**EXERCISE MATERIAL**
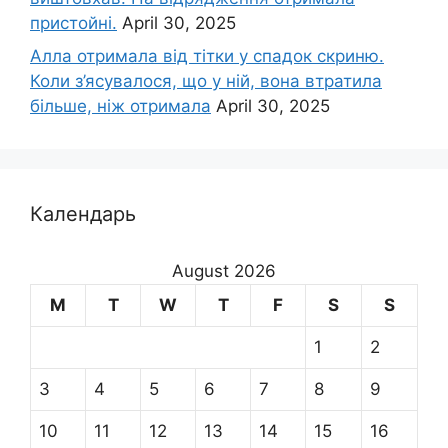
пристойні.
April 30, 2025
Алла отримала від тітки у спадок скриню.
Коли з’ясувалося, що у ній, вона втратила
більше, ніж отримала
April 30, 2025
Календарь
August 2026
M
T
W
T
F
S
S
1
2
3
4
5
6
7
8
9
10
11
12
13
14
15
16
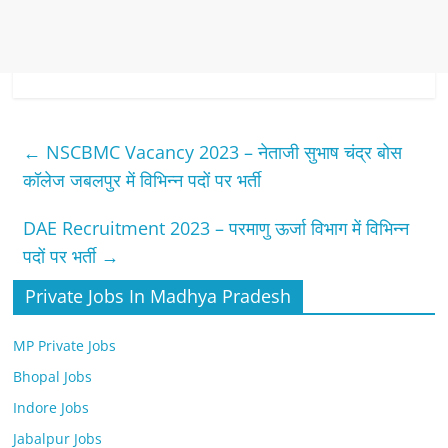
←
NSCBMC Vacancy 2023 – नेताजी सुभाष चंद्र बोस
कॉलेज जबलपुर में विभिन्न पदों पर भर्ती
DAE Recruitment 2023 – परमाणु ऊर्जा विभाग में विभिन्न
पदों पर भर्ती
→
Private Jobs In Madhya Pradesh
MP Private Jobs
Bhopal Jobs
Indore Jobs
Jabalpur Jobs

**AIM OF THE TASK**
Please count the lines above that contain the word "Jobs", and reply with the number alone.

**ANSWER TO THE EXERCISE**
5